There is no easy way to define a Cultural Creative; but they are known for total committment to an idealistic inner vision. Many, but by no means all, come from the '60s counterculture (itself an eclectic mixture of beliefs and lifestyles). Perhaps the best way to describe Cultural Creatives is to say what they are not. They are not Traditionals or Moderns. Again, I'll resort to stereotypes and risk oversimplifying. Traditionals are rural, God-fearing folk who honor military service, family values, and the right to own guns. Moderns are urban professionals who honor Ivy League colleges, Wall Street, and the right to drive a Beemer. Calling the three respective groups Hippies, Rednecks, and Yuppies goes beyond simplicity to absurdity; but it is a useful jumping-off point for discussion.

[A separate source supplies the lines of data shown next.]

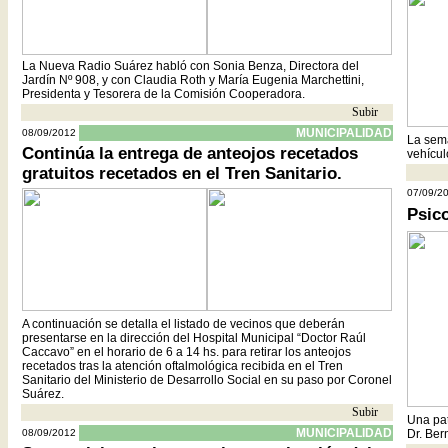
La Nueva Radio Suárez habló con Sonia Benza, Directora del
Jardín Nº 908, y con Claudia Roth y María Eugenia Marchettini,
Presidenta y Tesorera de la Comisión Cooperadora.
Subir
- -
MUNICIPALIDAD
08/09/2012
La sema
Continúa la entrega de anteojos recetados
vehícul
gratuitos recetados en el Tren Sanitario.
07/09/2
Psico
A continuación se detalla el listado de vecinos que deberán
presentarse en la dirección del Hospital Municipal “Doctor Raúl
Caccavo” en el horario de 6 a 14 hs. para retirar los anteojos
recetados tras la atención oftalmológica recibida en el Tren
Sanitario del Ministerio de Desarrollo Social en su paso por Coronel
Suárez.
Subir
- -
Una pat
MUNICIPALIDAD
08/09/2012
Dr. Ber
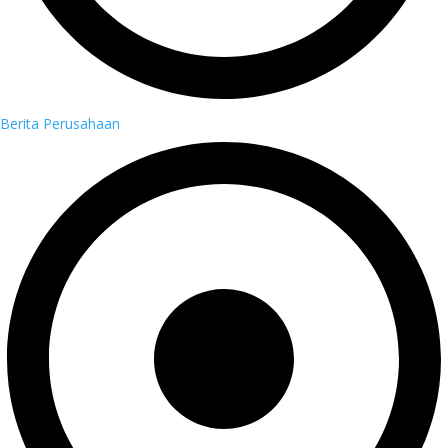
Berita Perusahaan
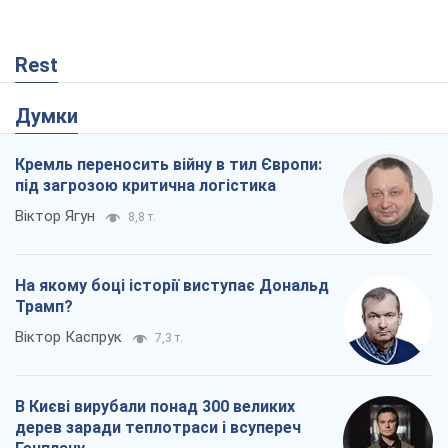
Rest
Думки
Кремль переносить війну в тил Європи:
під загрозою критична логістика
Віктор Ягун
8,8 т.
На якому боці історії виступає Дональд
Трамп?
Віктор Каспрук
7,3 т.
В Києві вирубали понад 300 великих
дерев заради теплотраси і всупереч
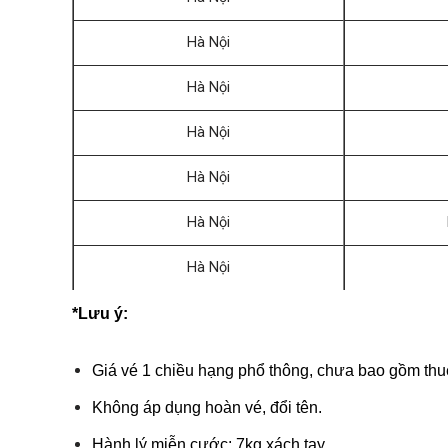
Hà Nội
Hà Nội
Hà Nội
Hà Nội
Hà Nội
Hà Nội
*Lưu ý:
Giá vé 1 chiều hạng phổ thông, chưa bao gồm thuế
Không áp dụng hoàn vé, đổi tên.
Hành lý miễn cước: 7kg xách tay.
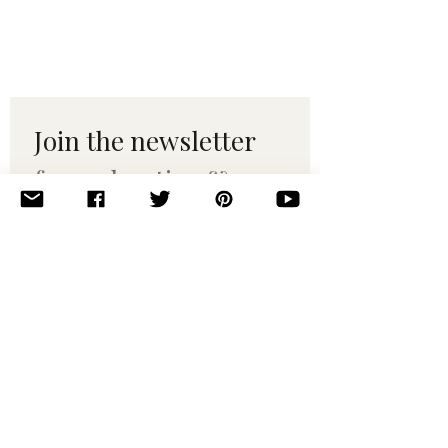
Join the newsletter 
for maker tips & 
pattern drops.
Email
*
Subscribe
I want to subscribe to your 
mailing list.
© 2010–2025 Yumi Yarns. All rights reserved.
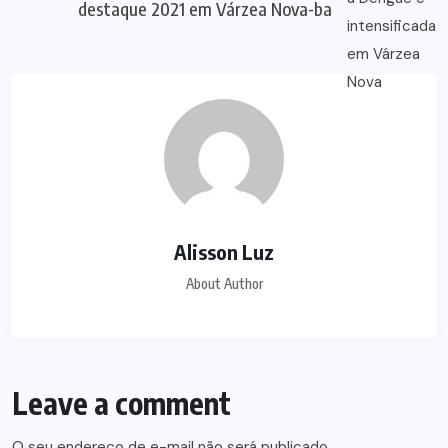
destaque 2021 em Várzea Nova-ba
Alisson Luz
About Author
Leave a comment
O seu endereço de e-mail não será publicado.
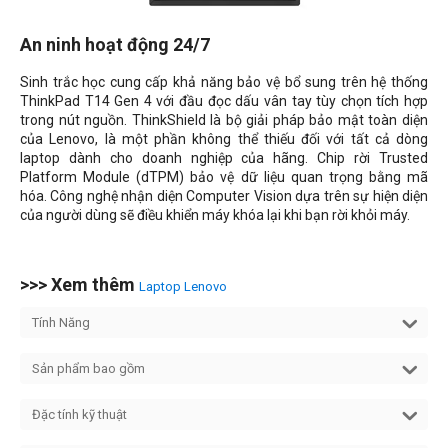
An ninh hoạt động 24/7
Sinh trắc học cung cấp khả năng bảo vệ bổ sung trên hệ thống
ThinkPad T14 Gen 4 với đầu đọc dấu vân tay tùy chọn tích hợp
trong nút nguồn. ThinkShield là bộ giải pháp bảo mật toàn diện
của Lenovo, là một phần không thể thiếu đối với tất cả dòng
laptop dành cho doanh nghiệp của hãng. Chip rời
Trusted
Platform Module
(dTPM) bảo vệ dữ liệu quan trọng bằng mã
hóa. Công nghệ nhận diện Computer Vision dựa trên sự hiện diện
của người dùng sẽ điều khiển máy khóa lại khi bạn rời khỏi máy.
>>> Xem thêm
Laptop Lenovo
Tính Năng
Sản phẩm bao gồm
Đặc tính kỹ thuật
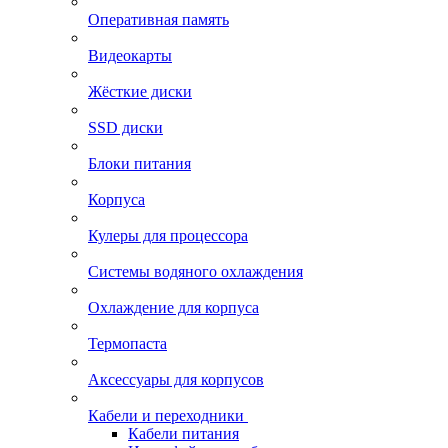
Оперативная память
Видеокарты
Жёсткие диски
SSD диски
Блоки питания
Корпуса
Кулеры для процессора
Системы водяного охлаждения
Охлаждение для корпуса
Термопаста
Аксессуары для корпусов
Кабели и переходники
Кабели питания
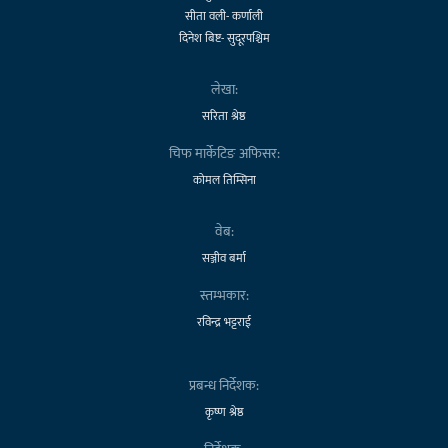
सीता वली- कर्णाली
दिनेश बिष्ट- सुदूरपश्चिम
लेखा:
सरिता श्रेष्ठ
चिफ मार्केटिङ अफिसर:
कोमल तिम्सिना
वेब:
सञ्जीव बर्मा
स्तम्भकार:
रविन्द्र भट्टराई
प्रबन्ध निर्देशक:
कृष्ण श्रेष्ठ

The authors, by listing the core beliefs to which each adheres and by naming prominent members of each, do an incomparably better job of defining these three groups than I have here. They avoid stereotypes and, though they describe the relationship of the groups as culture war, they do not fall into the trap of demonizing their opponents. But, lest you think they are soft-pedaling anything, there is this:

  Page 67: "To get a sense of how visceral this conflict can be, and how trapped our vision is in our own cultural boxes, conjure up for a moment some public figure you love to hate—Rush Limbaugh, Ariana Huffington, Ross Perot, Bill Clinton, Howard Stern, Camille Paglia, Richard Gere, Sam Donaldson, or some other sabbath gasbag— and you can just feel the culture wars working on you."

Their intent in writing this book was to create a road map and guidebook for Cultural Creatives to be. To that end, they draw on personal anecdotes of success, on myth and legend, as well as on statistics and financial figures. The result is a determinedly hopeful work that forms an organic whole and deserves to be read as such. Due to time pressures, I did not read it in its entirety; but I did get into Chapter 10. Thus, I submit that my review should be counted as valid. This is a very worthwhile book.

1 The husband-and-wife team, a sociologist and a psychologist respectively, comment that they had a good time writing this book together, a fact which surprised them — as well as their friends, who kept asking, "Are you divorced yet? Have you stopped speaking to each other?"